Trousseau (1801-1866), of Tours, also became professor in the Paris Faculty, and rendered especial service in his studies of croup and the employment therefor of tracheotomy, though his chief fame rests upon his merit as a clinical teacher and the publication of clinical lectures which are still models in every way of accurate, forcible teaching.

Claude Bernard (1813-1878) became the successor of Magendie, and even more famous as an experimenter in pathology, physiology, and anatomy. Originally a poet, he finally turned to medicine and science, and in 1869 became a member of the French Academy.

One of the results of the French fondness for pathological anatomy was an outgrowth, unfortunate in some respects, of specialism, which made its appearance early and spread to other countries, particularly to Germany, so that to-day there is scarcely an organ in the body which has not only its special student, but its special representative in medicine. It would be of interest to go over some of the various organs and count those who have become most renowned in the study of their diseases, but that is beyond the scope of this volume.

As Baas says, England, after her excessive participation in the iatrochemistrv and iatromechanics of the seventeenth century, with a devotion that extended far into the eighteenth, seemed then to lose all confidence in systems and schools of medicine, inasmuch as since that time no system or so-called school has gained in Great Britain any large or permanent band of followers; even Brunonianism did not succeed in this respect. This form of conservatism is a characteristic of the British race. But while schools have not risen, individuals have formulated hypotheses or doctrines that at least attracted attention, if not followers. For instance, John Mason Goode (1764-1827) formulated an intricate nosological arrangement in his long-popular text-book entitled The Study of Medicine, and also arranged a classification of diseases now almost forgotten.

In 1816 Sir Charles Bell (1774-1842) made the memorable discovery that the posterior roots of the spinal nerves preside over sensation, and the anterior over motion; and this attracted anew the attention of English physicians to the nervous system, and was rewarded by the later discovery of reflex action or reflex phenomena, communicated to the Royal Society in 1863 by Marshall Hall. Both discoveries were important, and both were duly rewarded by yet others.

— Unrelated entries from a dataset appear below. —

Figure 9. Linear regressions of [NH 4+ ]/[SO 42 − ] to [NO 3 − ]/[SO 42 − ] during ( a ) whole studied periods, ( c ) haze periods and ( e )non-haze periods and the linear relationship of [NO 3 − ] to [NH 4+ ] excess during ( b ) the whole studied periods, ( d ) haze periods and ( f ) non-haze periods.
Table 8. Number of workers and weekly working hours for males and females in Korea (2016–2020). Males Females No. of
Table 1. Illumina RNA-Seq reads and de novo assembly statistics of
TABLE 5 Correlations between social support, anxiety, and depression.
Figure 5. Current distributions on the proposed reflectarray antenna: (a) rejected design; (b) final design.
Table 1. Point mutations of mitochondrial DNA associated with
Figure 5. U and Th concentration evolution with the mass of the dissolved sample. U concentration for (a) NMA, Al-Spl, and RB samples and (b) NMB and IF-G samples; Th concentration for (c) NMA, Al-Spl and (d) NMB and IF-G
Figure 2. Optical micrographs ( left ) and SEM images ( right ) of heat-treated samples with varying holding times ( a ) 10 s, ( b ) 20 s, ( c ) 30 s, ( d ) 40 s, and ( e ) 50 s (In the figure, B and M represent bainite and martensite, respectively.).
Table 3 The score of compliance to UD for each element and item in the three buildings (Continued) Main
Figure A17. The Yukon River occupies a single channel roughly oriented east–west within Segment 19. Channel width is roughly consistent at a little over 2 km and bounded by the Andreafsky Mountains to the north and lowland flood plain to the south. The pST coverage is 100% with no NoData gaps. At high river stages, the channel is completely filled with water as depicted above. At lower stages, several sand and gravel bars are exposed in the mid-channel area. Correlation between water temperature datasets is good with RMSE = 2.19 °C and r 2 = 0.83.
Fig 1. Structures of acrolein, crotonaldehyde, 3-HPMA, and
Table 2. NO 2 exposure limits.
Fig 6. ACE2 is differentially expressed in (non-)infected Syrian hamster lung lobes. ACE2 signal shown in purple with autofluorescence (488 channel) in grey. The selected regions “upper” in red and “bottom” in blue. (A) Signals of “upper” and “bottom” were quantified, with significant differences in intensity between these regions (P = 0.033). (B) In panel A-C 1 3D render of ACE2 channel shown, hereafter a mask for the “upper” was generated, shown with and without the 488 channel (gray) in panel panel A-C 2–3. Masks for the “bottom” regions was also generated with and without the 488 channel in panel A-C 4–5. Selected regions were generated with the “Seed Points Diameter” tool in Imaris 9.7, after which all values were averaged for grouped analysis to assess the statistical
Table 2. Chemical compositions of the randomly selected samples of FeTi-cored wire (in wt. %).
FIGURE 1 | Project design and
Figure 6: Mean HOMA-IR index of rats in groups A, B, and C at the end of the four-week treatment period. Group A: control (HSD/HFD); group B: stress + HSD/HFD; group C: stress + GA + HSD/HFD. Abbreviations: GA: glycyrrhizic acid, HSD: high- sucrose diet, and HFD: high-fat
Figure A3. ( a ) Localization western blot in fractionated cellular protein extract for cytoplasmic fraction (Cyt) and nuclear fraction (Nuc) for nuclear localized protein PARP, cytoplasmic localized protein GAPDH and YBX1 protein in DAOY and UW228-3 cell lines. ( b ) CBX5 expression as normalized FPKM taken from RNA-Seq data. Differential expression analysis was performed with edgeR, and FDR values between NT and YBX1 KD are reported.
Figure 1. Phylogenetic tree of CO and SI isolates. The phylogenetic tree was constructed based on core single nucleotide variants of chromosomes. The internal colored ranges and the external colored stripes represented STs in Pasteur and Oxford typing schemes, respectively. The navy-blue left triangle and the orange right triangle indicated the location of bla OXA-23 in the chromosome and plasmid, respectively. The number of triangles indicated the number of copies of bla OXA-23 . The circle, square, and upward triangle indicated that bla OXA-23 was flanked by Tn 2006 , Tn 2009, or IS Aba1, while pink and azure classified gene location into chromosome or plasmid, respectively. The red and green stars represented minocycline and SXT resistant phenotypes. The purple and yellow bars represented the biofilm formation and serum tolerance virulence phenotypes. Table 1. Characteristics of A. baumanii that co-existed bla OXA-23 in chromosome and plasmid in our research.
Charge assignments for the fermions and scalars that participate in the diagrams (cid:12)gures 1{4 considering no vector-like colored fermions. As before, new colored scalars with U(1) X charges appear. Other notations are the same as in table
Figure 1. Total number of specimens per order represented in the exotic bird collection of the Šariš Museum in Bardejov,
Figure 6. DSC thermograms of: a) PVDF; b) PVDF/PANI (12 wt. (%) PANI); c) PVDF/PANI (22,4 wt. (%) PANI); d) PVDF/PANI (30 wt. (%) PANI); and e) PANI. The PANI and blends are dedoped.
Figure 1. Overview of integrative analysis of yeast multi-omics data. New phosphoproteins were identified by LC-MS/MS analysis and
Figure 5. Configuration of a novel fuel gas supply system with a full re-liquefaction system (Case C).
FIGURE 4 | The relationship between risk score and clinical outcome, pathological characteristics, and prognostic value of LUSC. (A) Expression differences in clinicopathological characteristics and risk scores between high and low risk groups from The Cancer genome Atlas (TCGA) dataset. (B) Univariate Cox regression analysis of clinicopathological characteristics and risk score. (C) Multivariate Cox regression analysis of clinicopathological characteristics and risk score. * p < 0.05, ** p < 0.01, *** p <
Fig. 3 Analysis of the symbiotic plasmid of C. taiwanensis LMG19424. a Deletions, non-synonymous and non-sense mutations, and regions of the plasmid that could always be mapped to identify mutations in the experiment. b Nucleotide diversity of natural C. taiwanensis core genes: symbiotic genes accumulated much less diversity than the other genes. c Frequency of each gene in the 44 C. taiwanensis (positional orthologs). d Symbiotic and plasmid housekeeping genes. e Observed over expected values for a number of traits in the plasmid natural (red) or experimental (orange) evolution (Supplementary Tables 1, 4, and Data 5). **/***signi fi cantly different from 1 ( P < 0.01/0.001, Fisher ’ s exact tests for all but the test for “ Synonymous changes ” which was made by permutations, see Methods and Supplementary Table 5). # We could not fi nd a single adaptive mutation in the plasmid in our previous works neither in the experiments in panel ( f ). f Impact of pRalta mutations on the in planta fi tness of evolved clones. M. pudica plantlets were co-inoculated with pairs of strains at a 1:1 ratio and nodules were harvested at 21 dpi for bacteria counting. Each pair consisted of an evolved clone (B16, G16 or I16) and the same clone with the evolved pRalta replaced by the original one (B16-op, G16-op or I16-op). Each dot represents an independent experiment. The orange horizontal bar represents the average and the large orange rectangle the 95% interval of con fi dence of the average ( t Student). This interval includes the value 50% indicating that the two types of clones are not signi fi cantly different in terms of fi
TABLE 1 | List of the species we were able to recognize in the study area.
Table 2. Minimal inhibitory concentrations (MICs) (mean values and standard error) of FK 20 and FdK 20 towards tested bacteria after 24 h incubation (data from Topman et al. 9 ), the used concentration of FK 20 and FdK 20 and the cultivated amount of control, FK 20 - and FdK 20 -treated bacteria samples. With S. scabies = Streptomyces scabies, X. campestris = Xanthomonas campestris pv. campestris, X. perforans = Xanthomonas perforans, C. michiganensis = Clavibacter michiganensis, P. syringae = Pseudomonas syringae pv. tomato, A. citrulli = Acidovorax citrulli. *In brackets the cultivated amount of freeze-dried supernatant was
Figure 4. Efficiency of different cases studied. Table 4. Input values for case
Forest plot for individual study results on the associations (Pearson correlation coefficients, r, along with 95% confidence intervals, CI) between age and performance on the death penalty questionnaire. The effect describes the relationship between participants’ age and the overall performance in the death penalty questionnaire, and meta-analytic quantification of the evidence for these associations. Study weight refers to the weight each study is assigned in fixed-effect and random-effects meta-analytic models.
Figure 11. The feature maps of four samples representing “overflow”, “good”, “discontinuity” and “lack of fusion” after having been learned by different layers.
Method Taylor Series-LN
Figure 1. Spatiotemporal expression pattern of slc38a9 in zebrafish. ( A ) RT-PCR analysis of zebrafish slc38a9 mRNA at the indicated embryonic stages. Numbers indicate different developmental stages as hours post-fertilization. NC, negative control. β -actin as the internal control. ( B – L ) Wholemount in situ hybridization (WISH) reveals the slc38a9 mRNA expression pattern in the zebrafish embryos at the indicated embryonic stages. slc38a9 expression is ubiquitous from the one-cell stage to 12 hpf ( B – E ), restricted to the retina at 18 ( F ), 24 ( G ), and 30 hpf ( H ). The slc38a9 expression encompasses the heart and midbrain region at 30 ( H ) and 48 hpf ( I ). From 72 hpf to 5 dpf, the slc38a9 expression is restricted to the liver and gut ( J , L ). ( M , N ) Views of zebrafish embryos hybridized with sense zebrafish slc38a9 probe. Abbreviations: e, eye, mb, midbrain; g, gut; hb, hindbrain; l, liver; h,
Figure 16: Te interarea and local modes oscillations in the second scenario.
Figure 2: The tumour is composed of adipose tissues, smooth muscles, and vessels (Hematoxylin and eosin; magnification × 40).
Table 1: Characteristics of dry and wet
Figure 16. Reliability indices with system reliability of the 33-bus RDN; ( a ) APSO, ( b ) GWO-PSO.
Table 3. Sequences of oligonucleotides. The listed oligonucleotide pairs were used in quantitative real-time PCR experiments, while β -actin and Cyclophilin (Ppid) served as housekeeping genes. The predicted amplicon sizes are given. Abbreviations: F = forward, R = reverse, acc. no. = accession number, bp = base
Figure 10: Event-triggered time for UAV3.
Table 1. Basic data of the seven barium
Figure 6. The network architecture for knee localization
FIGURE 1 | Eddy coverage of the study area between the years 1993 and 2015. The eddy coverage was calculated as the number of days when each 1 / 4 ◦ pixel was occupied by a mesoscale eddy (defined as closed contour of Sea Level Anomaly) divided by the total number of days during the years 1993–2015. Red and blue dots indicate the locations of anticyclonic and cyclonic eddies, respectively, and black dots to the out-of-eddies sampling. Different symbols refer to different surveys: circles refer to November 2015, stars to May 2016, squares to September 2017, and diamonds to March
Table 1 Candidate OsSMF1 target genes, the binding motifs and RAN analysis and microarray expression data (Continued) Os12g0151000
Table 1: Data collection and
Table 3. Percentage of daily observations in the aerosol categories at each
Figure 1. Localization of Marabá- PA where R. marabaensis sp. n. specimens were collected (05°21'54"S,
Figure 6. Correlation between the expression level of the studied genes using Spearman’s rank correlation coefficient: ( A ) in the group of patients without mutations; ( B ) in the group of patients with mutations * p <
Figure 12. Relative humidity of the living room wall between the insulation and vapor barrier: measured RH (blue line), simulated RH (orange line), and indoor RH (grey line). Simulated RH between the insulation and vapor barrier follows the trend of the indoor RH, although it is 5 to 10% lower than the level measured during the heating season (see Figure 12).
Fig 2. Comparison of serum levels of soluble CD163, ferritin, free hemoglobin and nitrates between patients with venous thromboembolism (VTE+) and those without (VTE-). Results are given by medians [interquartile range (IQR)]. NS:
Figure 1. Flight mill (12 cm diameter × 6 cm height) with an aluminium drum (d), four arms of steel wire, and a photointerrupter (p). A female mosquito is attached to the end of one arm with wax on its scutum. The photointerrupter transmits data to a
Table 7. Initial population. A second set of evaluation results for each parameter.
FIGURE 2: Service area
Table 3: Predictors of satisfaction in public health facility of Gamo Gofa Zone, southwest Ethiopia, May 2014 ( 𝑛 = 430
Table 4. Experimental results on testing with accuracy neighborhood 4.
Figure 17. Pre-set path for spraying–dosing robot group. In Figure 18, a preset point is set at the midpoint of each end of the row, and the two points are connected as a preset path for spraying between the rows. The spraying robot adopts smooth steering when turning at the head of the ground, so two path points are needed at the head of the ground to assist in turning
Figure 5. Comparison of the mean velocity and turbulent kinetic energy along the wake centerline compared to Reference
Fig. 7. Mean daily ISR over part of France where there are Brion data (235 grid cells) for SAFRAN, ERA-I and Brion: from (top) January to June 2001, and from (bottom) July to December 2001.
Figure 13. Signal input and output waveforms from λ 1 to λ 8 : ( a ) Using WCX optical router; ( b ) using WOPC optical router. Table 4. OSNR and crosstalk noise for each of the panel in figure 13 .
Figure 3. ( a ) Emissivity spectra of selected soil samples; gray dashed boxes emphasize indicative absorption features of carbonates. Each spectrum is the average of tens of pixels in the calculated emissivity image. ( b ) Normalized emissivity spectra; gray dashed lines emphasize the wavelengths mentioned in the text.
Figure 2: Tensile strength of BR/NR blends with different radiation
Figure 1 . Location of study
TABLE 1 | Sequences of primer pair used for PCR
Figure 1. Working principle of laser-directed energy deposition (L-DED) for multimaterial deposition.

Benjamin Travers (1783-1858) seems to have been greatly influenced by the first of these discoveries, and led thereby to pay special attention to what he termed "constitutional irritation"; his studies on this subject are often quoted to-day, and are well worthy of perusal; he understood by this term a process (in strong contrast with inflammation) which subsides without hyperæmia and without plastic exudate, but which, on the other hand, may occasion liquid products and result in neoplasms.